Can’t people just be re-detained?
The opposition leader, Peter Dutton, claimed Labor “has taken a decision not to re-detain these serious criminals”. The shadow immigration minister, Dan Tehan, said Australians want them to be re-detained.
However, the home affairs minister, Clare O’Neil, said it is “untrue” that the government can do so, because the high court had ruled it did not have the power to do so.
Are people in Australia for good?
The high court ruled detention is unlawful where there is “no real prospect” of removal from Australia “becoming practicable in the reasonably foreseeable future”.
That means it would be legal to re-detain people where deportation becomes practical. Giles said the range of conditions will ensure authorities “remain aware of the noncitizen’s location, activities and associations” so that “they are available as soon as removal is practicable”.
Will the Coalition support it?
In the House of Representatives debate, the Coalition criticised the measures as “inadequate” and “too little too late”. It will seek to move amendments in the Senate.

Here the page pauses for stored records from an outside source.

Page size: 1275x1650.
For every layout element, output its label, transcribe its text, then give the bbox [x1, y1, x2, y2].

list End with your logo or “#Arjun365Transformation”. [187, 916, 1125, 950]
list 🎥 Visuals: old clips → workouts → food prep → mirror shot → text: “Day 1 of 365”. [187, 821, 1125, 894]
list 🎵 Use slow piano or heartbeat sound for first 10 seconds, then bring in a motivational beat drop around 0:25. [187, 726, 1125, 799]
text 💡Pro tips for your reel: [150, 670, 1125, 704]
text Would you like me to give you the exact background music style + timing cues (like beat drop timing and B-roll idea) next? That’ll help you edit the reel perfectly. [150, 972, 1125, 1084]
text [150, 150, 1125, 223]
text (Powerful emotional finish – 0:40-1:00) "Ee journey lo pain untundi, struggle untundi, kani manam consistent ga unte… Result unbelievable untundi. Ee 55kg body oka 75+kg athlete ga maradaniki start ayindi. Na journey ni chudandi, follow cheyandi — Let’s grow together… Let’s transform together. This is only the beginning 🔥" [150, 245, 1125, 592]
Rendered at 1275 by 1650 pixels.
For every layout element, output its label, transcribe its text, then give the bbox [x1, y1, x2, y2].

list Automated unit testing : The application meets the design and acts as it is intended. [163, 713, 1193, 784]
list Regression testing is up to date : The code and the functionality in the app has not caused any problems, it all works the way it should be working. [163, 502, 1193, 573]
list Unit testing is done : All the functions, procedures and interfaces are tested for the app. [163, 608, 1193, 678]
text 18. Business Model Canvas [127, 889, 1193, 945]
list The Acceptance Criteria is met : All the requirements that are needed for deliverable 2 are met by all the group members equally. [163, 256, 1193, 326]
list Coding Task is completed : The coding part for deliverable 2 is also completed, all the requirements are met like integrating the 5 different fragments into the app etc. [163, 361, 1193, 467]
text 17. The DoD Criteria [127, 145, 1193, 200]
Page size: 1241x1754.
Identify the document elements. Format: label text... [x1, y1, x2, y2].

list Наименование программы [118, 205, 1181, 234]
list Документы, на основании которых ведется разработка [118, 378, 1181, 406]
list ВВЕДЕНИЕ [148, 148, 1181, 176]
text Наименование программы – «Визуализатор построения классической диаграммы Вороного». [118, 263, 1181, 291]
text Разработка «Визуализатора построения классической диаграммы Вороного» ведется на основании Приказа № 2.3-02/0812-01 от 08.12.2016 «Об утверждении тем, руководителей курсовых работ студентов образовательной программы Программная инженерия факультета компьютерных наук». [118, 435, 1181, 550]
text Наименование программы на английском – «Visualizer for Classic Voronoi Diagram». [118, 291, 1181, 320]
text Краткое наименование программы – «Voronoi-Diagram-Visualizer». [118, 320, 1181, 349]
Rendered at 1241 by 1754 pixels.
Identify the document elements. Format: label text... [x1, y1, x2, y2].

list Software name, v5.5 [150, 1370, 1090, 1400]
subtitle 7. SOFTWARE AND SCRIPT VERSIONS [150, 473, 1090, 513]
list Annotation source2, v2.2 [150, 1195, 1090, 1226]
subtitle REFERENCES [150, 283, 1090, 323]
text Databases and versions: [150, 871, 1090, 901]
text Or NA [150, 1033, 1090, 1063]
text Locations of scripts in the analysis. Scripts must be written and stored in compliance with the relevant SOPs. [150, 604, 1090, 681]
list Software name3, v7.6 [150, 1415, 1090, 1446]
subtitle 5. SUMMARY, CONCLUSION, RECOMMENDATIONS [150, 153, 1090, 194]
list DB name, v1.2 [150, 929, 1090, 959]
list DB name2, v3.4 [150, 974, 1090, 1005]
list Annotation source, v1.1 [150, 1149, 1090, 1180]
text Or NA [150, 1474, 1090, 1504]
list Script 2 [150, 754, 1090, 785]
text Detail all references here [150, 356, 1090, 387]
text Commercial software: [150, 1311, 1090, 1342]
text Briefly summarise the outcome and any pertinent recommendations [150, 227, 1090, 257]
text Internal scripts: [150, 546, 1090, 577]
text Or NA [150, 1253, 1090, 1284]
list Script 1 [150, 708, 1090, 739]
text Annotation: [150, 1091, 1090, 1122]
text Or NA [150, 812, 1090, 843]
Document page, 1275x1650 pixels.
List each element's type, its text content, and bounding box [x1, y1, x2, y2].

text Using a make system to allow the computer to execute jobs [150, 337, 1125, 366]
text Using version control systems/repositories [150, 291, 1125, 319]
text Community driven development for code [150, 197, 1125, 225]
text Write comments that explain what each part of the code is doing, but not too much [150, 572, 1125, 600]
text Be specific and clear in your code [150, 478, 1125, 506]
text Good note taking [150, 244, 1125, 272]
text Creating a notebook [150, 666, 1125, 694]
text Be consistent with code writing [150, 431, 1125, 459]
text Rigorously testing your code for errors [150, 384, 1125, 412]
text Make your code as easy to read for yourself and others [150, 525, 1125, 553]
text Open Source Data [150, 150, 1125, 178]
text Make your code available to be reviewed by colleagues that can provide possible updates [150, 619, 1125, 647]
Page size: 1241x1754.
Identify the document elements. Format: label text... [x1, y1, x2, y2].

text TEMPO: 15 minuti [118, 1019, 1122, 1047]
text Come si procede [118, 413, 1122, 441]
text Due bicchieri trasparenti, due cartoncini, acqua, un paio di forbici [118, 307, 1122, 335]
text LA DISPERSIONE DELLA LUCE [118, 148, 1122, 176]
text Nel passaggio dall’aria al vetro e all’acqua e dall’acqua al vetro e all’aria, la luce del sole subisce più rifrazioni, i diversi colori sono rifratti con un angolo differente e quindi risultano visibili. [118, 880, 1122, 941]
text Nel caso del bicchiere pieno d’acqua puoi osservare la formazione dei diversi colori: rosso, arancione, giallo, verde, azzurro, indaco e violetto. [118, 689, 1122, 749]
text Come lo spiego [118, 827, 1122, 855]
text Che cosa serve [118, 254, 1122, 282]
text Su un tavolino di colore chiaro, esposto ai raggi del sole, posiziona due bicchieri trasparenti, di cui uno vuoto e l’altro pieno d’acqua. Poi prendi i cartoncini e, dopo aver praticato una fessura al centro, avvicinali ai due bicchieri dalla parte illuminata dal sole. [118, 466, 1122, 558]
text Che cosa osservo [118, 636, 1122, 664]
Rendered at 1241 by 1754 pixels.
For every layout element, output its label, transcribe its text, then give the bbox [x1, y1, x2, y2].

The government expects bipartisan support for the bill, after the Coalition promised it would help with any lawful response to respond to the high court decision.
Is this the end of it?
Unlikely. In addition to the 92 people the home affairs department identified as needing to be released, the solicitor general suggested a further 340 may have to be released.
An evaluation of these cases will likely require the full reasons for the high court decision, which may not be delivered until 2024.
Giles said “these amendments are necessary as an immediate response” but that “further responses may be required once we have received the high court’s reasons”.